Opinion is in opposition to fact. Opinions rest on feeling.  They cannot be measured or verified.  They are often idiosyncratic and self-validating.  You might feel as if you are freezing cold, even as temperatures swell to 100 degrees. But, the fact is that it is hot as all get out.perception

Realistically, there are many elements that we take as fact that can be disputed.  Columbus sailed the ocean blue in 1492, and he is still hailed with a national holiday for finding America.  Yet, he, arguably, fell short. Scholarship is a sort of information calculus bringing civilization closer to the truth, generating new “facts” and amending old ones. In other words, the ideas which we commonly call facts can be disputable and transmutable.  Facts are generally accepted and provable ideas.  They can change, but most likely are true.  Yet, they differ wholly from opinion.  Opinions are not provable.

The issue of facts and opinions are at the crux of our national politics currently.  Many intellectual practices, like science and statistics, work in a rigorous way to understand the world.  They research various phenomena that be used to inform action. Certainly, something like climate change is a theory, but one that is held by most scientists.  If there was an equilibrium from an unassailable fact to an unfounded opinion, climate change ranks heavily on the fact side due to the volume of evidence.

Making the Call Between Fact, Fiction, and Opinion

I have been fooled, many times.  Having gone to University of Wisconsin, Madison, I have never once been fooled by the Onion.  But, Hard Times has gotten me more than once.  Admit it, you have too. We are all susceptible, particularly given the volume of information we are taking in every day.  We are making quick decisions to file ideas into one of three bins: fact, fiction, or opinion.

Here is where critical thinking skills and preexisting knowledge play in.  Armed with plenty of both, you should have a 95% chance of getting ideas into the right category. But, critical thinking is a not a born skill.  It must be honed, tested, and maintained. One needs to deal with complicated issues, regularly, and without shutting down.  One must be willing to be wrong and to be faced with ideas that contradict your beliefs.

Here is where art comes in.

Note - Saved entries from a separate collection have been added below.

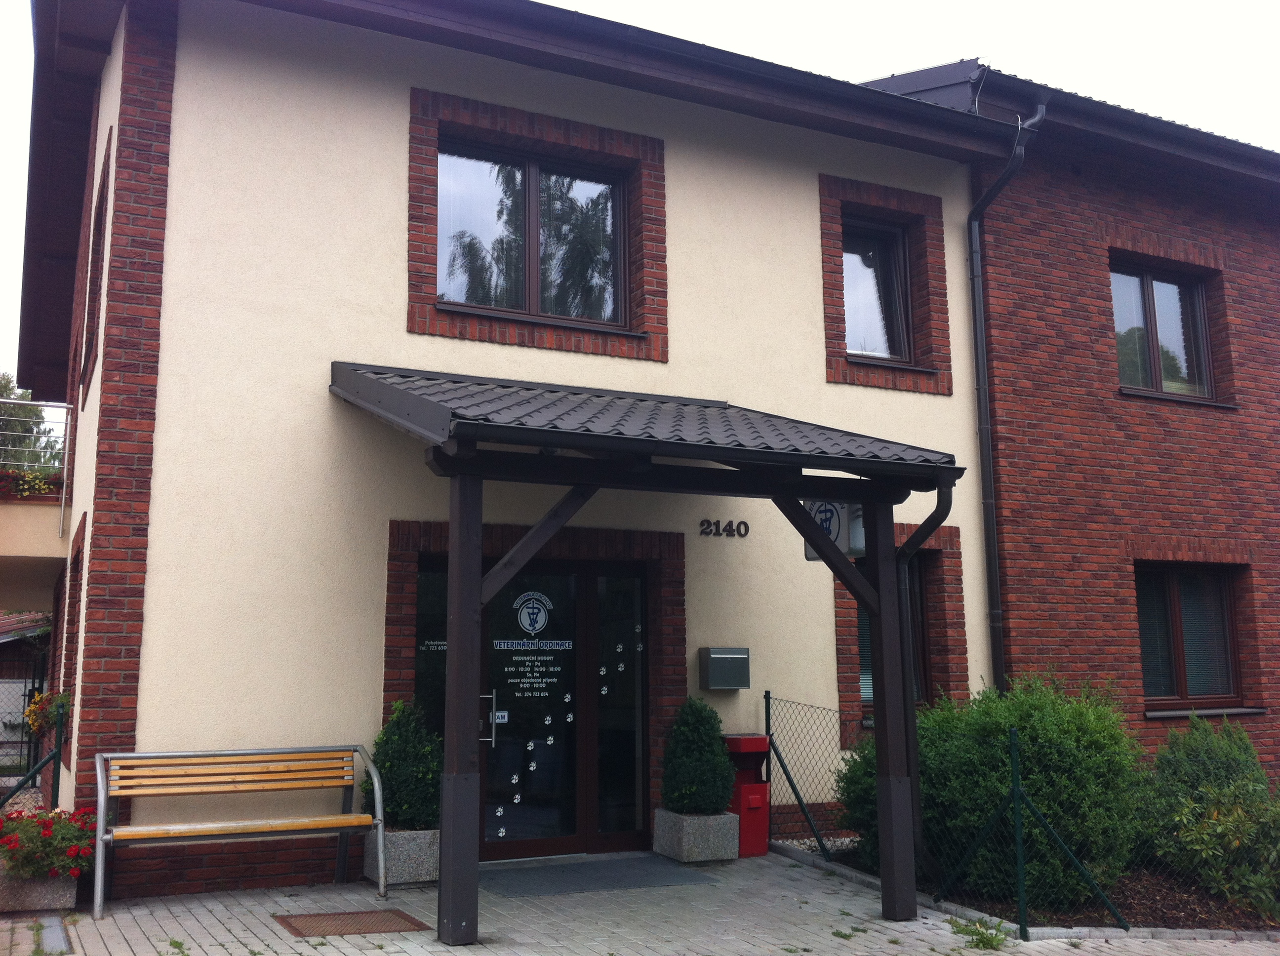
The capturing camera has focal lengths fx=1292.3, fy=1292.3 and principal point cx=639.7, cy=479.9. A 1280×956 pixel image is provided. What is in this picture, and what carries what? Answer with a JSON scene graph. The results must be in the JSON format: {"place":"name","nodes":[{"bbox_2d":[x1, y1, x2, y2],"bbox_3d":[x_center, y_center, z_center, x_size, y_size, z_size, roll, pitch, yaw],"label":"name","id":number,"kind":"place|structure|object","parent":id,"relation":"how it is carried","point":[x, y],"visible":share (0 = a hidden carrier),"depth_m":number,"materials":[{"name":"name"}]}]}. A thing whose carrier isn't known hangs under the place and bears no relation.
{"place":"outdoors","nodes":[
{"label":"outdoors","id":0,"kind":"place"},
{"bbox_2d":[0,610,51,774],"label":"shed","id":1,"kind":"structure","parent":0,"point":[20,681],"depth_m":17.78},
{"bbox_2d":[3,0,1016,901],"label":"cream building","id":2,"kind":"structure","parent":0,"point":[393,116],"depth_m":9.24,"materials":[{"name":"beige paint"}]},
{"bbox_2d":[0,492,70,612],"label":"balcony","id":3,"kind":"structure","parent":2,"relation":"attached to","point":[12,512],"depth_m":12.19,"materials":[{"name":"beige paint"}]},
{"bbox_2d":[0,467,61,500],"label":"flower box","id":4,"kind":"object","parent":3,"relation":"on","point":[38,488],"visible":0.65,"depth_m":11.74,"materials":[{"name":"plant"}]},
{"bbox_2d":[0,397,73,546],"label":"balcony railing","id":5,"kind":"object","parent":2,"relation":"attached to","point":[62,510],"visible":0.79,"depth_m":12.49,"materials":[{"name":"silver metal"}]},
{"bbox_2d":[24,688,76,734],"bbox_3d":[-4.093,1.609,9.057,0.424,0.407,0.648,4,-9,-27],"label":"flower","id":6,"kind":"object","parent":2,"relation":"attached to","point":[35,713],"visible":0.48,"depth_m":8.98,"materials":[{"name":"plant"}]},
{"bbox_2d":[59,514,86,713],"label":"window","id":7,"kind":"structure","parent":2,"relation":"in","point":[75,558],"depth_m":9.60,"materials":[{"name":"brown"}]},
{"bbox_2d":[79,141,112,400],"bbox_3d":[-4.068,-1.506,9.852,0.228,1.874,1.228,4,-9,-27],"label":"window","id":8,"kind":"structure","parent":2,"relation":"in","point":[101,207],"depth_m":9.85,"materials":[{"name":"brown"}]},
{"bbox_2d":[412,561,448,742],"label":"side window","id":9,"kind":"structure","parent":2,"relation":"in","point":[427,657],"depth_m":8.93,"materials":[{"name":"glass"}]},
{"bbox_2d":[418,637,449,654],"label":"window lettering","id":10,"kind":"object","parent":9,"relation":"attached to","point":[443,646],"visible":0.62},
{"bbox_2d":[436,138,629,325],"bbox_3d":[-0.840,-1.862,9.926,1.667,1.481,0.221,4,-9,-27],"label":"window","id":11,"kind":"structure","parent":2,"relation":"in","point":[520,175],"depth_m":9.94,"materials":[{"name":"glass"}]},
{"bbox_2d":[477,560,647,859],"bbox_3d":[-0.694,1.589,9.300,1.954,2.153,0.338,4,-9,-27],"label":"glass door","id":12,"kind":"structure","parent":2,"relation":"in","point":[565,713],"depth_m":9.30,"materials":[{"name":"black glass"}]},
{"bbox_2d":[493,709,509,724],"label":"door sticker","id":13,"kind":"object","parent":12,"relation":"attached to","point":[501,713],"visible":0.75,"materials":[{"name":"white plastic"}]},
{"bbox_2d":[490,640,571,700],"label":"door lettering","id":14,"kind":"object","parent":12,"relation":"attached to","point":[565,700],"visible":0.96,"depth_m":9.04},
{"bbox_2d":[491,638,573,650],"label":"door lettering","id":15,"kind":"object","parent":12,"relation":"attached to","point":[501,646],"visible":0.94,"depth_m":9.01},
{"bbox_2d":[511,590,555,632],"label":"emblem","id":16,"kind":"object","parent":12,"relation":"attached to","point":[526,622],"visible":0.95,"depth_m":9.12,"materials":[{"name":"white plastic"}]},
{"bbox_2d":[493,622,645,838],"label":"paw print decals","id":17,"kind":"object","parent":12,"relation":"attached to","point":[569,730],"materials":[{"name":"white plastic"}]},
{"bbox_2d":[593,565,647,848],"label":"side window","id":18,"kind":"structure","parent":2,"relation":"in","point":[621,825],"depth_m":9.51,"materials":[{"name":"clear glass"}]},
{"bbox_2d":[698,518,749,537],"bbox_3d":[0.637,0.369,9.862,0.541,0.137,0.035,4,-9,-27],"label":"house number","id":19,"kind":"object","parent":2,"relation":"attached to","point":[738,529],"visible":0.95,"depth_m":9.86,"materials":[{"name":"black"}]},
{"bbox_2d":[699,647,750,689],"bbox_3d":[0.641,1.421,9.712,0.384,0.298,0.190,4,-9,-27],"label":"mailbox","id":20,"kind":"object","parent":2,"relation":"attached to","point":[735,657],"visible":0.98,"depth_m":9.63,"materials":[{"name":"grey metal"}]},
{"bbox_2d":[839,214,914,362],"bbox_3d":[2.016,-1.665,11.504,0.917,1.491,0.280,4,-9,-27],"label":"window","id":21,"kind":"structure","parent":2,"relation":"in","point":[891,301],"depth_m":11.56,"materials":[{"name":"glass"}]},
{"bbox_2d":[857,556,928,711],"bbox_3d":[2.083,1.281,11.070,1.074,1.560,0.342,4,-9,-27],"label":"window","id":22,"kind":"structure","parent":2,"relation":"in","point":[920,609],"depth_m":11.15,"materials":[{"name":"black glass"}]},
{"bbox_2d":[970,97,1047,695],"bbox_3d":[3.094,0.053,11.055,0.418,7.108,0.816,4,-9,-27],"label":"drainpipe","id":23,"kind":"object","parent":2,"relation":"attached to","point":[984,371],"visible":0.77,"depth_m":11.29,"materials":[{"name":"metal"}]},
{"bbox_2d":[0,845,1279,955],"label":"pavement","id":24,"kind":"structure","parent":0,"point":[271,954],"materials":[{"name":"grey concrete"}]},
{"bbox_2d":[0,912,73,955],"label":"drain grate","id":25,"kind":"object","parent":24,"relation":"in","point":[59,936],"visible":0.93,"depth_m":6.59,"materials":[{"name":"grey"}]},
{"bbox_2d":[0,858,79,913],"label":"planter","id":26,"kind":"object","parent":24,"relation":"on","point":[43,887],"visible":0.64,"depth_m":7.23,"materials":[{"name":"grey stone"}]},
{"bbox_2d":[0,805,96,878],"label":"red flowers","id":27,"kind":"object","parent":26,"relation":"in","point":[54,823],"visible":0.75,"depth_m":7.14,"materials":[{"name":"red plant"}]},
{"bbox_2d":[89,743,390,917],"bbox_3d":[-2.360,2.042,7.625,1.692,0.875,0.593,4,-9,-27],"label":"bench","id":28,"kind":"object","parent":24,"relation":"on","point":[380,828],"visible":0.99,"depth_m":7.76,"materials":[{"name":"brown wood"}]},
{"bbox_2d":[275,908,429,937],"bbox_3d":[-1.541,2.371,6.886,0.704,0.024,0.648,4,-9,-27],"label":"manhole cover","id":29,"kind":"object","parent":24,"relation":"in","point":[351,925],"visible":0.95,"depth_m":6.87,"materials":[{"name":"brown metal"}]},
{"bbox_2d":[361,826,442,885],"bbox_3d":[-1.499,2.405,8.304,0.493,0.322,0.506,4,-9,-27],"label":"stone planter","id":30,"kind":"object","parent":24,"relation":"on","point":[420,847],"visible":0.6,"depth_m":8.09,"materials":[{"name":"grey"}]},
{"bbox_2d":[365,698,444,831],"bbox_3d":[-1.494,1.845,8.329,0.624,0.810,0.644,4,-9,-27],"label":"shrub","id":31,"kind":"object","parent":30,"relation":"in","point":[385,770],"visible":0.8,"depth_m":8.15,"materials":[{"name":"green plant"}]},
{"bbox_2d":[477,855,722,897],"bbox_3d":[-0.363,2.574,8.410,1.615,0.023,1.091,4,-9,-27],"label":"doormat","id":32,"kind":"object","parent":24,"relation":"on","point":[573,882],"visible":0.93,"depth_m":8.31,"materials":[{"name":"grey"}]},
{"bbox_2d":[323,366,968,945],"bbox_3d":[0.002,0.862,7.464,3.461,3.161,2.391,4,-9,-27],"label":"entrance canopy","id":33,"kind":"object","parent":24,"relation":"on","point":[457,665],"visible":0.97,"depth_m":7.13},
{"bbox_2d":[801,499,864,560],"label":"hanging sign","id":34,"kind":"object","parent":33,"relation":"hanging from","point":[833,534],"visible":0.46,"depth_m":8.09,"materials":[{"name":"white plastic"}]},
{"bbox_2d":[891,483,958,875],"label":"drainpipe","id":35,"kind":"object","parent":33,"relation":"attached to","point":[920,537],"visible":0.57,"depth_m":8.29,"materials":[{"name":"black metal"}]},
{"bbox_2d":[652,808,738,862],"bbox_3d":[0.392,2.519,9.166,0.482,0.312,0.573,4,-9,-27],"label":"stone planter","id":36,"kind":"object","parent":24,"relation":"on","point":[716,831],"visible":0.81,"depth_m":8.97,"materials":[{"name":"grey stone"}]},
{"bbox_2d":[661,697,736,813],"bbox_3d":[0.401,1.950,9.114,0.567,0.787,0.582,4,-9,-27],"label":"topiary shrub","id":37,"kind":"object","parent":36,"relation":"in","point":[708,807],"visible":0.94,"depth_m":8.95,"materials":[{"name":"green plant"}]},
{"bbox_2d":[722,733,770,857],"bbox_3d":[0.746,2.292,9.395,0.372,0.829,0.401,4,-9,-27],"label":"bin","id":38,"kind":"object","parent":24,"relation":"on","point":[761,796],"visible":0.65,"depth_m":9.26,"materials":[{"name":"red metal"}]},
{"bbox_2d":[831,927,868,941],"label":"weed","id":39,"kind":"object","parent":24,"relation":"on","point":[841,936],"visible":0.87,"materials":[{"name":"green plant"}]},
{"bbox_2d":[948,916,1009,949],"bbox_3d":[1.769,2.380,6.787,0.399,0.123,0.441,4,-9,-27],"label":"weed","id":40,"kind":"object","parent":24,"relation":"on","point":[981,938],"visible":0.92,"depth_m":6.78,"materials":[{"name":"green plant"}]},
{"bbox_2d":[784,838,1279,934],"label":"garden bed","id":41,"kind":"object","parent":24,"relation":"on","point":[1180,909],"visible":0.28,"depth_m":7.63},
{"bbox_2d":[844,674,1147,902],"bbox_3d":[2.328,1.960,8.377,1.770,1.413,1.923,4,-9,-27],"label":"shrub","id":42,"kind":"object","parent":41,"relation":"in","point":[1034,735],"visible":0.75,"depth_m":7.80,"materials":[{"name":"green plant"}]},
{"bbox_2d":[766,689,1240,935],"bbox_3d":[2.525,1.888,7.430,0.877,1.195,4.487,4,-9,-27],"label":"wire fence","id":43,"kind":"object","parent":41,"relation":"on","point":[767,713],"visible":0.7,"depth_m":7.46,"materials":[{"name":"metal"}]},
{"bbox_2d":[1140,714,1279,895],"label":"shrub","id":44,"kind":"object","parent":41,"relation":"on","point":[1209,753],"visible":0.76,"depth_m":8.14,"materials":[{"name":"green plant"}]},
{"bbox_2d":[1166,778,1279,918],"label":"shrub","id":45,"kind":"object","parent":41,"relation":"on","point":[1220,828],"visible":0.96,"depth_m":7.45,"materials":[{"name":"green plant"}]},
{"bbox_2d":[2,0,1279,396],"label":"sky","id":46,"kind":"structure","parent":0,"point":[830,14],"materials":[{"name":"white"}]},
{"bbox_2d":[856,53,1279,792],"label":"brick building","id":47,"kind":"structure","parent":0,"point":[1257,333],"depth_m":11.86,"materials":[{"name":"red brick"}]},
{"bbox_2d":[1109,257,1220,402],"bbox_3d":[4.864,-1.391,12.221,1.337,1.472,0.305,4,-9,-27],"label":"window","id":48,"kind":"structure","parent":47,"relation":"in","point":[1167,311],"depth_m":12.29,"materials":[{"name":"glass"}]},
{"bbox_2d":[1135,563,1248,711],"bbox_3d":[4.846,1.363,11.568,1.352,1.462,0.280,4,-9,-27],"label":"window","id":49,"kind":"structure","parent":47,"relation":"in","point":[1148,644],"depth_m":11.63,"materials":[{"name":"brown glass"}]},
{"label":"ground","id":50,"kind":"structure","parent":0},
{"bbox_2d":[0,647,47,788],"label":"metal gate","id":51,"kind":"structure","parent":50,"relation":"on","point":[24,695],"depth_m":14.77,"materials":[{"name":"black metal"}]},
{"bbox_2d":[0,372,63,474],"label":"tree","id":52,"kind":"object","parent":50,"relation":"on","point":[6,389],"visible":0.39,"depth_m":33.55,"materials":[{"name":"green plant"}]},
{"bbox_2d":[0,700,66,810],"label":"metal fence","id":53,"kind":"object","parent":50,"relation":"on","point":[59,742],"visible":0.77,"depth_m":9.06,"materials":[{"name":"metal"}]}
]}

Understanding an artwork is about diving through layers of ideas and history.  Even something seemingly factual might be open to interpretation. Remember how my birthday is a fact? For most artworks, the date of creation, its birthday if you will, is interpretive.  It is hard to determine the exact day that a craftsman put a finishing touch on that 5000-year-old sarcophagus.  Scholars often use research to create an approximate date, which is basically an educated guess.  Dates, materials, artists…there are so many elements of art that art verifiable…as close to fact as we can get.

Nothing is more open to interpretation than the meaning of artwork.  Why did the ancient Indus Valley people create images of unicorns on their shipping seals? What does the artist hope for you to think when seeing his large metallic rocks out in the garden? What could a wall of faint pencil lines possibly mean? I can’t tell you.  This is not because I haven’t thought about it.  I have talked about the answer to each of those questions with groups of museum visitors of all ages.  I can’t answer these questions, because there is no single answer.  There are several opinions, and no single opinion is right.

Art allows thinker to experience the spectrum between fact and opinion.  Thinking about art is a chance, a low stacks chance, mind you, to face the complications of ideas. There is something powerful about realizing your idea is not universal and that your opinion differs from others.  It can help you see that what you thought was fact is opinion.  Also, it helps you see that you shouldn’t relegate the opinions of others to the fiction/ fake news bin.

Appreciating the nuances of ideas takes time.  One grows skills in deciding the relative merit of a fact or its position on the fact to opinion spectrum.  This takes me back to the “fast facts” section of the app.  There is nothing fast about becoming a critical thinker. Art is, however, an ideal chance to hone your skills at mastering the ability to understand the breadth and complications of information.